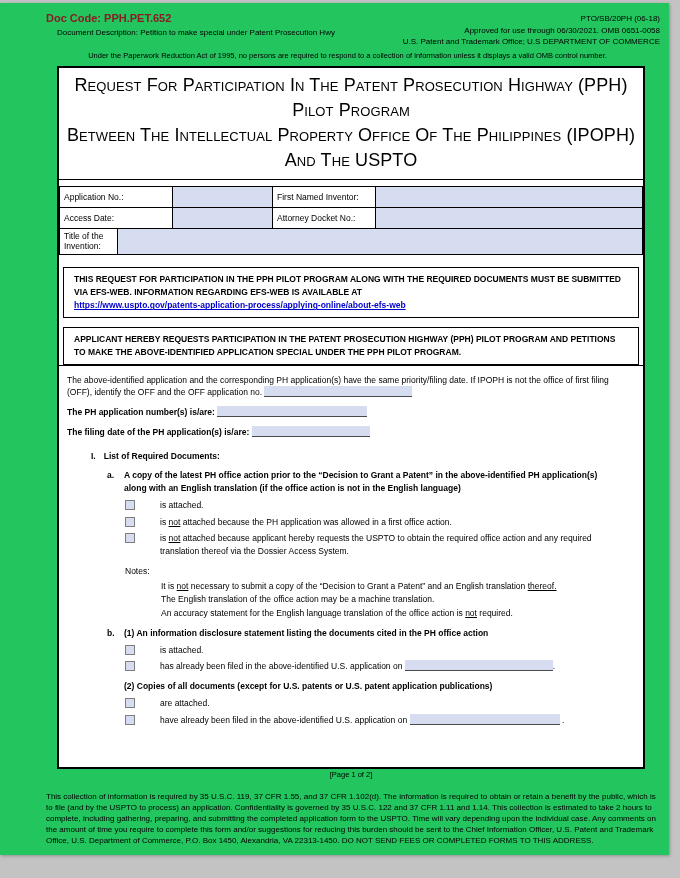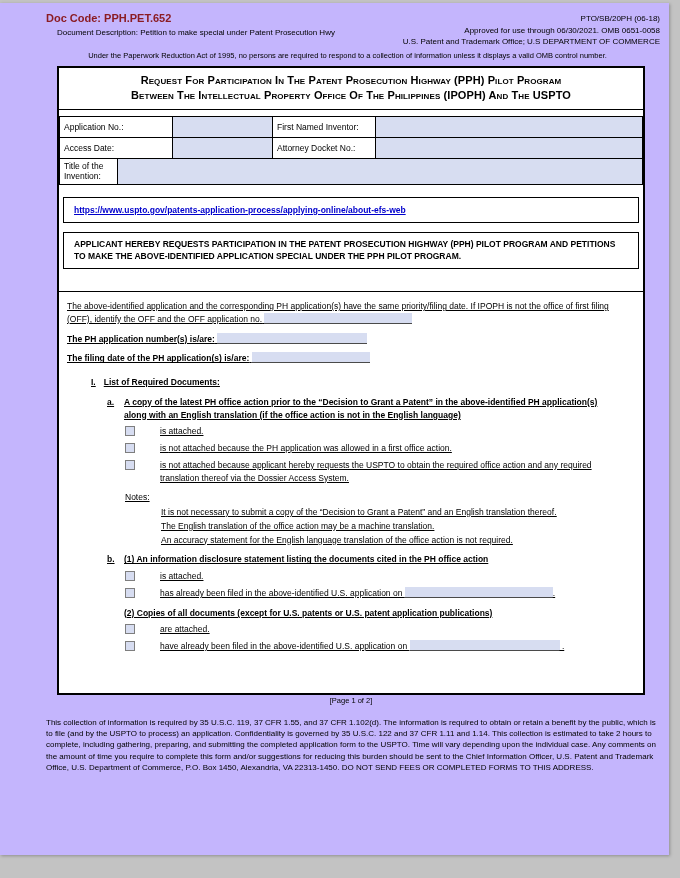--- a/index.html
+++ b/index.html
@@ -14,7 +14,7 @@
     position: absolute;
     top: 3px; left: 0;
     width: 669px; height: 852px;
-    background: #c4b5fd;
+    background: #22c55e;
     box-shadow: 1px 1px 3px #8f8f8f;
     padding-top: 9px;
   }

────────────────

* _Required action_
Leave out all images, then reproduce the entries above exactly.

* _Answer box_
--- a/index.html
+++ b/index.html
@@ -14,7 +14,7 @@
     position: absolute;
     top: 3px; left: 0;
     width: 669px; height: 852px;
-    background: #c4b5fd;
+    background: #22c55e;
     box-shadow: 1px 1px 3px #8f8f8f;
     padding-top: 9px;
   }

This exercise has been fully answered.